Photos with camera intrinsics
◇ ◇ ◇ ◇ ◇

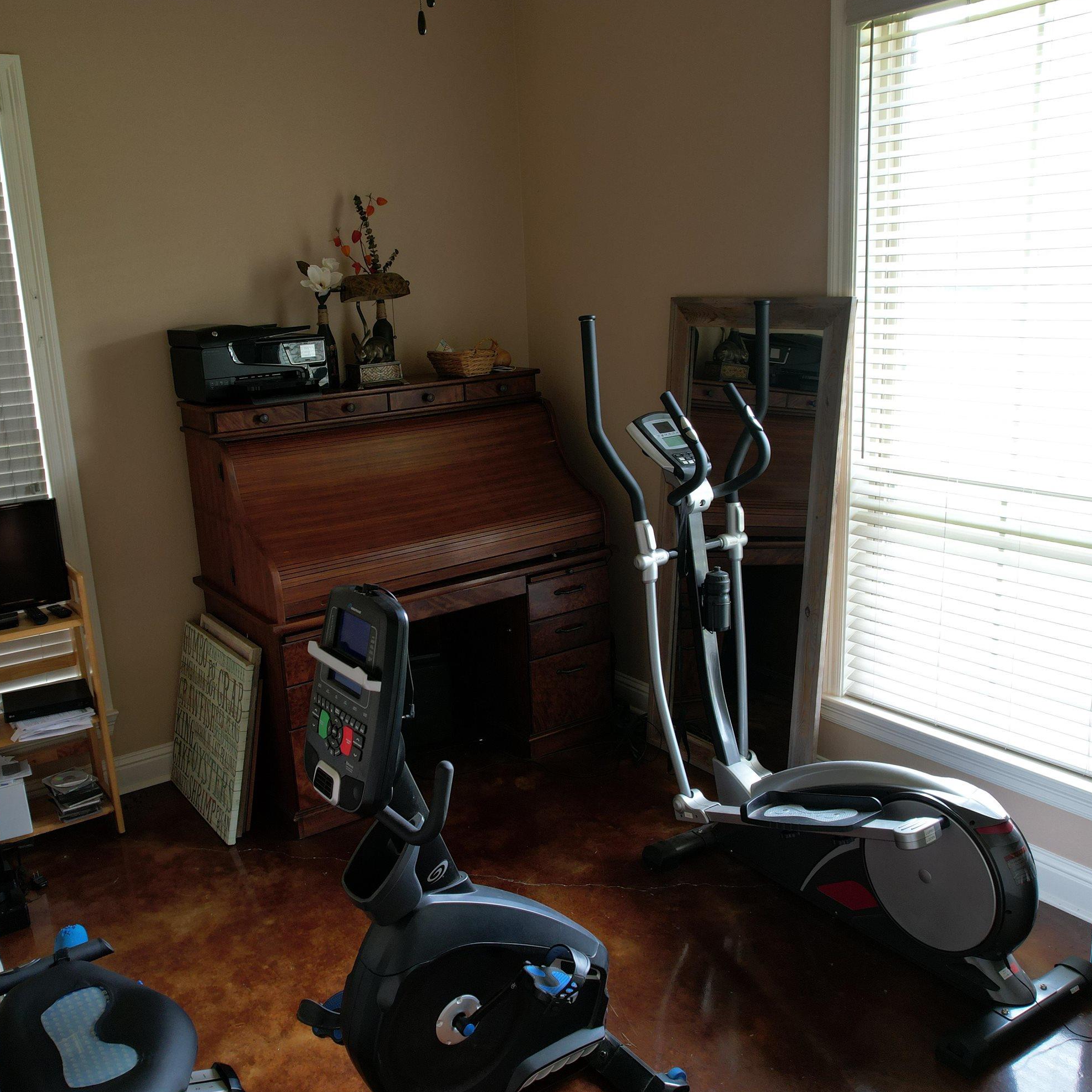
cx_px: 486
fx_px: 1035
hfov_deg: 55.5
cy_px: 556
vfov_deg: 55.6
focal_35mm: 29
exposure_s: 1/30
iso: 100
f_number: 2.8
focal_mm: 8.38
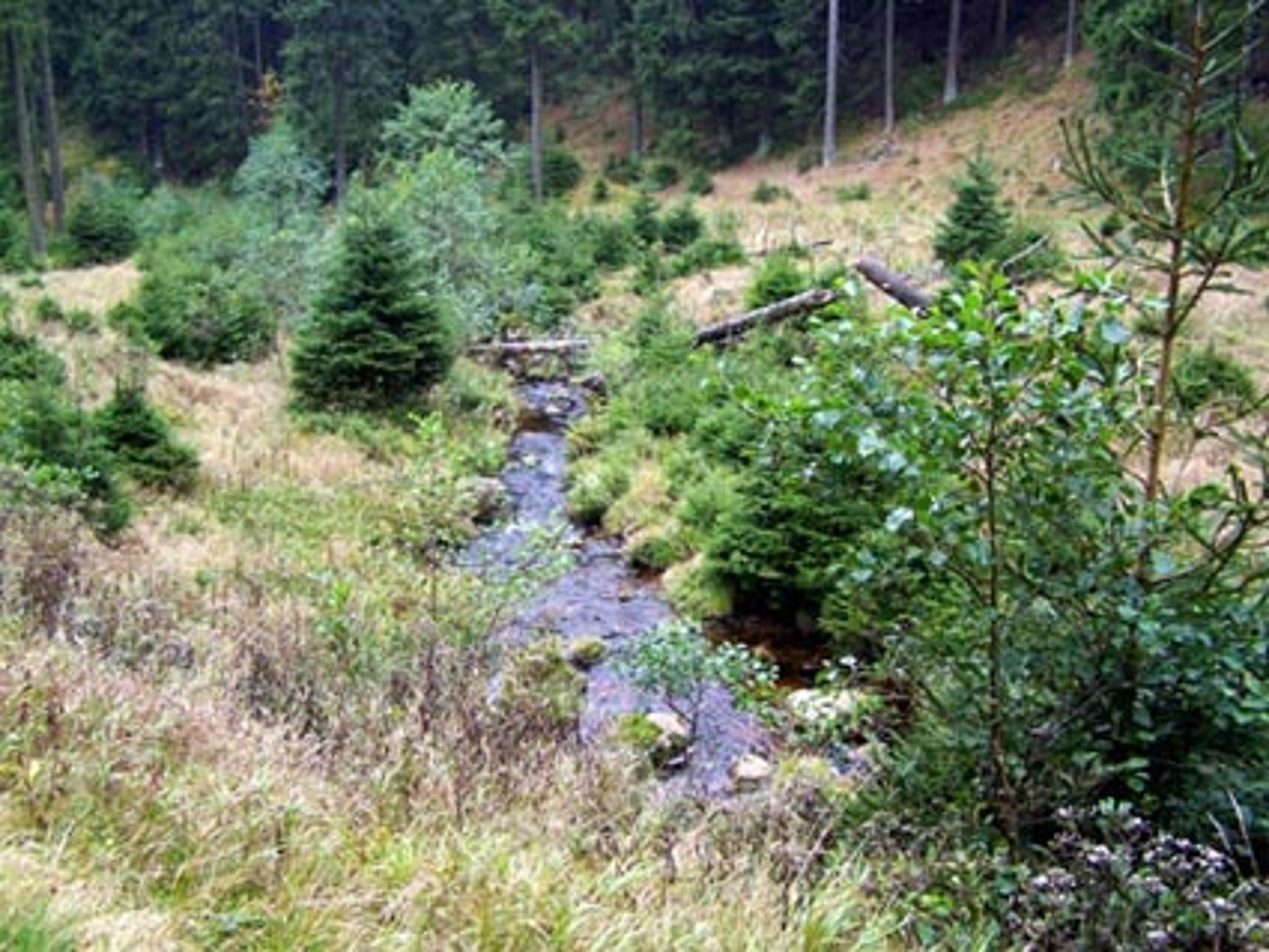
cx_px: 634
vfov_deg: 37.7
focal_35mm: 38
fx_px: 1393
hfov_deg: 49.0
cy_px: 476
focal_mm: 6.3
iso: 64
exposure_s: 1/40
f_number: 2.8
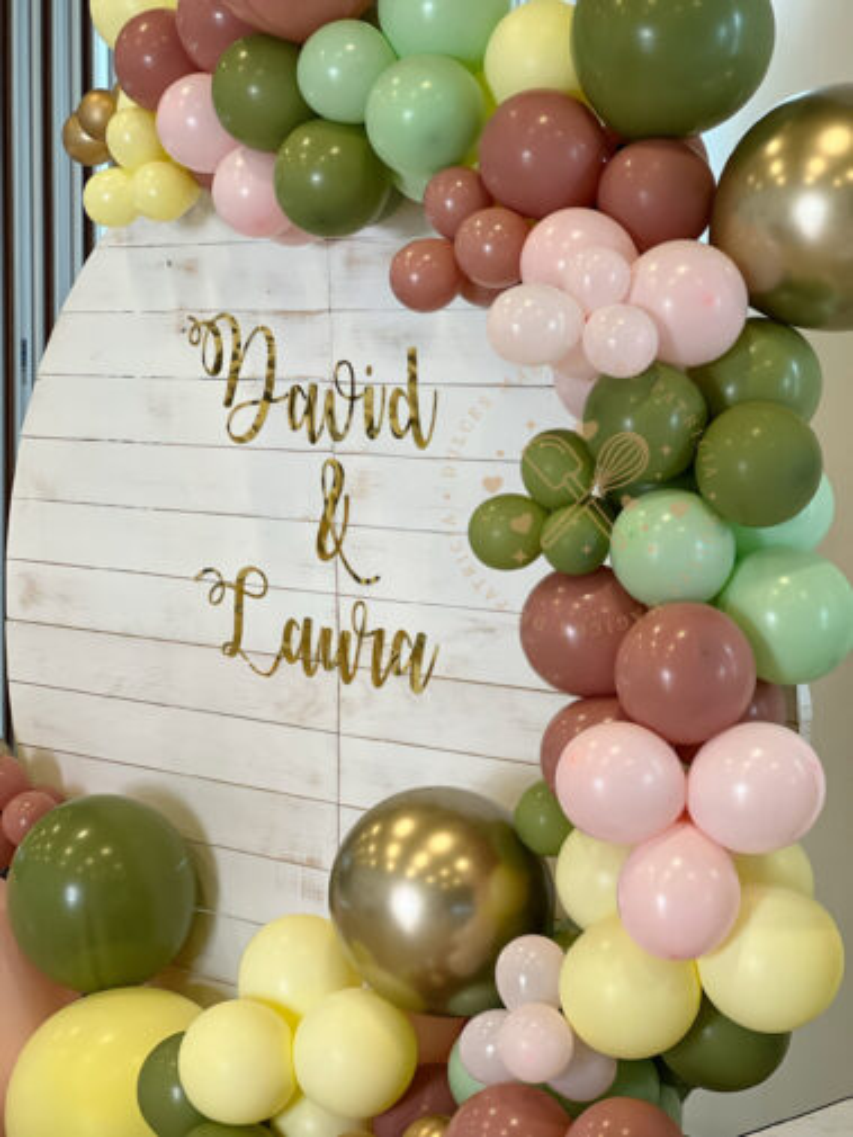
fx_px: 2529
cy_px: 568
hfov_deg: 19.1
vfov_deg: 25.3
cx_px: 426
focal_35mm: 77
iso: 160
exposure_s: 1/33
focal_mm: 9
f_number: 2.8
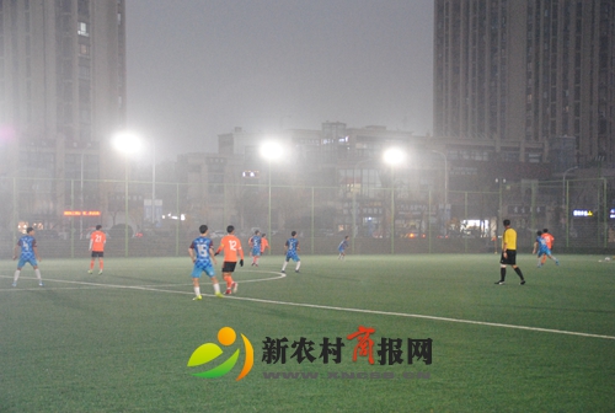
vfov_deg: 21.7
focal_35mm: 63
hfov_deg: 31.8
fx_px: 1079
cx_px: 308
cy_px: 206
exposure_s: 1/80
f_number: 4.5
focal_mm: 42
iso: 1600
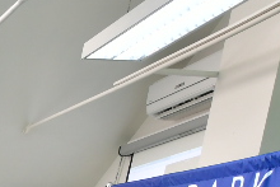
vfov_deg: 11.0
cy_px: 467
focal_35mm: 103
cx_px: -448
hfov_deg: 13.0
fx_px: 802
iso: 280
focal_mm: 14
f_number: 2.8
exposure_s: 1/125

◇ ◇ ◇ ◇ ◇

The lines from the one containing "vfov_deg: 25.3" through the last line above are to be repeated exactly, and only those. Any pictures must be left out.

vfov_deg: 25.3
cx_px: 426
focal_35mm: 77
iso: 160
exposure_s: 1/33
focal_mm: 9
f_number: 2.8
vfov_deg: 21.7
focal_35mm: 63
hfov_deg: 31.8
fx_px: 1079
cx_px: 308
cy_px: 206
exposure_s: 1/80
f_number: 4.5
focal_mm: 42
iso: 1600
vfov_deg: 11.0
cy_px: 467
focal_35mm: 103
cx_px: -448
hfov_deg: 13.0
fx_px: 802
iso: 280
focal_mm: 14
f_number: 2.8
exposure_s: 1/125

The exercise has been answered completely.